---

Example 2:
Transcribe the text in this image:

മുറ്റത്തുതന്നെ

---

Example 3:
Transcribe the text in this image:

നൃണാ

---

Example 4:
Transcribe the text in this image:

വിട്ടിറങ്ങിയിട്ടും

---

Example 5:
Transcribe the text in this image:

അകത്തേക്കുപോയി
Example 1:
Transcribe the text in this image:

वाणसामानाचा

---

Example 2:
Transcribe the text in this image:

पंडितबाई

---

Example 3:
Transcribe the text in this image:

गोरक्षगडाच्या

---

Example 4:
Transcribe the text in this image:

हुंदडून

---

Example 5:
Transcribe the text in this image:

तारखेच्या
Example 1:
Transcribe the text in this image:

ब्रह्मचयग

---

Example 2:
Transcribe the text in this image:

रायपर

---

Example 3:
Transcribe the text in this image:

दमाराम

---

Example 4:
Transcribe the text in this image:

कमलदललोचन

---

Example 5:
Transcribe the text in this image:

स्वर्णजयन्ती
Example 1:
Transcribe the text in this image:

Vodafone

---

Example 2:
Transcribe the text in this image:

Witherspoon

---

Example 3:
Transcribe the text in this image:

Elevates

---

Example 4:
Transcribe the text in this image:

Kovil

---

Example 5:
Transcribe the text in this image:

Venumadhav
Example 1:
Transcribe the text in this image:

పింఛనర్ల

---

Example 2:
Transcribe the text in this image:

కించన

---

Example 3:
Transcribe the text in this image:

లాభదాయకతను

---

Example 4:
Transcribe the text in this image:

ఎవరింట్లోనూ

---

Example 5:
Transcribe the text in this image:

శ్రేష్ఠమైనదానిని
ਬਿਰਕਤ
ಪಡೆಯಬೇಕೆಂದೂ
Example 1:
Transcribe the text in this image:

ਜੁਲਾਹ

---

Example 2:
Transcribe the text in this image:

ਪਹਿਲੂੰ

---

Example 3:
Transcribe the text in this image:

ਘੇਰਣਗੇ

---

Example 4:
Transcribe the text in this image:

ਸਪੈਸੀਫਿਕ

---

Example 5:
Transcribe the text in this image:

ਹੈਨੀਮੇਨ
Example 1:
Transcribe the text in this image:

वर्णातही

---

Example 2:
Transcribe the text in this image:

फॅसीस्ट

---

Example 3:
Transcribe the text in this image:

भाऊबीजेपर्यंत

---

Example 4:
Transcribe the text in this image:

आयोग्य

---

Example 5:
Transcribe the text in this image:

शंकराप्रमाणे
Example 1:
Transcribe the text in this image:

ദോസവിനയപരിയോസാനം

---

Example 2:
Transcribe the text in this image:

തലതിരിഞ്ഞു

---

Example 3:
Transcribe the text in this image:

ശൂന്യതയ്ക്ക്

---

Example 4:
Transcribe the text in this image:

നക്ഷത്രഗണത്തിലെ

=== WHAT YOU WILL DO ===
All of the data above needs to be given again exactly.

=== ANSWER BELOW ===
---

Example 2:
Transcribe the text in this image:

മുറ്റത്തുതന്നെ

---

Example 3:
Transcribe the text in this image:

നൃണാ

---

Example 4:
Transcribe the text in this image:

വിട്ടിറങ്ങിയിട്ടും

---

Example 5:
Transcribe the text in this image:

അകത്തേക്കുപോയി
Example 1:
Transcribe the text in this image:

वाणसामानाचा

---

Example 2:
Transcribe the text in this image:

पंडितबाई

---

Example 3:
Transcribe the text in this image:

गोरक्षगडाच्या

---

Example 4:
Transcribe the text in this image:

हुंदडून

---

Example 5:
Transcribe the text in this image:

तारखेच्या
Example 1:
Transcribe the text in this image:

ब्रह्मचयग

---

Example 2:
Transcribe the text in this image:

रायपर

---

Example 3:
Transcribe the text in this image:

दमाराम

---

Example 4:
Transcribe the text in this image:

कमलदललोचन

---

Example 5:
Transcribe the text in this image:

स्वर्णजयन्ती
Example 1:
Transcribe the text in this image:

Vodafone

---

Example 2:
Transcribe the text in this image:

Witherspoon

---

Example 3:
Transcribe the text in this image:

Elevates

---

Example 4:
Transcribe the text in this image:

Kovil

---

Example 5:
Transcribe the text in this image:

Venumadhav
Example 1:
Transcribe the text in this image:

పింఛనర్ల

---

Example 2:
Transcribe the text in this image:

కించన

---

Example 3:
Transcribe the text in this image:

లాభదాయకతను

---

Example 4:
Transcribe the text in this image:

ఎవరింట్లోనూ

---

Example 5:
Transcribe the text in this image:

శ్రేష్ఠమైనదానిని
ਬਿਰਕਤ
ಪಡೆಯಬೇಕೆಂದೂ
Example 1:
Transcribe the text in this image:

ਜੁਲਾਹ

---

Example 2:
Transcribe the text in this image:

ਪਹਿਲੂੰ

---

Example 3:
Transcribe the text in this image:

ਘੇਰਣਗੇ

---

Example 4:
Transcribe the text in this image:

ਸਪੈਸੀਫਿਕ

---

Example 5:
Transcribe the text in this image:

ਹੈਨੀਮੇਨ
Example 1:
Transcribe the text in this image:

वर्णातही

---

Example 2:
Transcribe the text in this image:

फॅसीस्ट

---

Example 3:
Transcribe the text in this image:

भाऊबीजेपर्यंत

---

Example 4:
Transcribe the text in this image:

आयोग्य

---

Example 5:
Transcribe the text in this image:

शंकराप्रमाणे
Example 1:
Transcribe the text in this image:

ദോസവിനയപരിയോസാനം

---

Example 2:
Transcribe the text in this image:

തലതിരിഞ്ഞു

---

Example 3:
Transcribe the text in this image:

ശൂന്യതയ്ക്ക്

---

Example 4:
Transcribe the text in this image:

നക്ഷത്രഗണത്തിലെ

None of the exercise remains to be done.